Moving to a new board
A fresh chip gives a fresh 48 and fresh 4 slots. You provision a new signing key (yours, backed up) and trust only it on the new board.
Why the new board’s floor is 1, not a repeat of every old risk
This is the subtle part. Starting a new board at floor 1 can look like you are re-accepting every downgrade risk you defended against on the old board. You are not. The protection didn’t disappear — it moved from the version axis to the key axis:
- the old vulnerable images are signed with the old key;
- the new board trusts only the new key, so those images are refused by signature;
- and there are no vulnerable images signed with the new key — you signed only the current, fixed firmware with it.
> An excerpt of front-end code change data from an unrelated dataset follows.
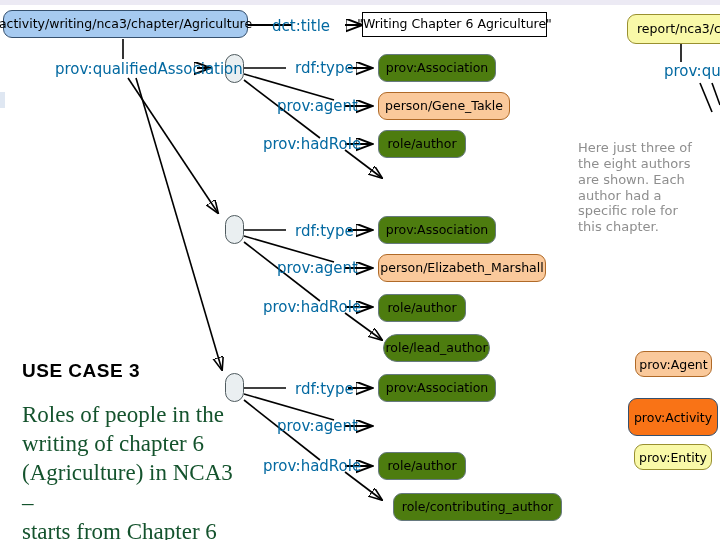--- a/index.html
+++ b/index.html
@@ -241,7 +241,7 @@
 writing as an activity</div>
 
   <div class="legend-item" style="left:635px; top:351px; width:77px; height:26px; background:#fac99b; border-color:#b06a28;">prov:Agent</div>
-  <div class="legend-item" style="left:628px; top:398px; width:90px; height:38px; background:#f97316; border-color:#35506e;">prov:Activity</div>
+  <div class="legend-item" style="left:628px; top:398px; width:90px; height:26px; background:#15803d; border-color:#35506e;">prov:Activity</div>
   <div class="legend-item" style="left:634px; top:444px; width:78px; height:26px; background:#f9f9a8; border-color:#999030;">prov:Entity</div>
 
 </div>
So there is nothing below floor 1 (on the new key) to block. Floor 1 is safe precisely because no image exists that is both (a) vulnerable and (b) signed by a trusted key.
The rule that makes this work: an image is dangerous only if it is both signed by a trusted key and exists as a file. On the new board, old vulnerable images are signed by an untrusted key, and the new key has signed only the fixed firmware.
⚠️ Required condition: the new board trusts only the new key. If you also provision the old key on the new board, the old vulnerable images pass the signature check again and floor 1 will not stop them. New board ⇒ fresh key, old key not carried over.
What migrates, what doesn’t
- Migrates: your FIDO identity, via seed backup
(
ssh ed25519-sk, 2FA registrations) —rsk backup restore. - Does not migrate: resident passkeys, OpenPGP and PIV keys — sealed to the old chip, not derivable from the seed. Re-enroll those.
How to verify all of this
rsk secure-boot status # fused boot-key fingerprint, ROLLBACK_REQUIRED, boot version N/48
picotool info firmware-signed.uf2 # the image's key fingerprint — compare to the fused one
Negative tests are the real proof:
- an unsigned UF2 → bootrom refuses it, falls back to BOOTSEL;
- an image below your floor → refused (the version axis works);
- an image signed by the old / a foreign key → refused by signature (the key axis works).
Cheat sheet
- Firmware version ≠ rollback floor. The project assigns no epochs — the floor is on your board and you control it.
- The project only flags a release as a downgrade-fix; you decide and you burn.
- Raise = your board’s current counter + 1. Default: don’t burn.
- Don’t burn ⇒ downgrade is possible (your conscious risk).
- Budget is 48 per chip; burning is irreversible.
- At the ceiling, updates still work; protection moves to key revocation.
- A new chip + new key is a clean restart at floor 1; the old history is dead by signature, not by version.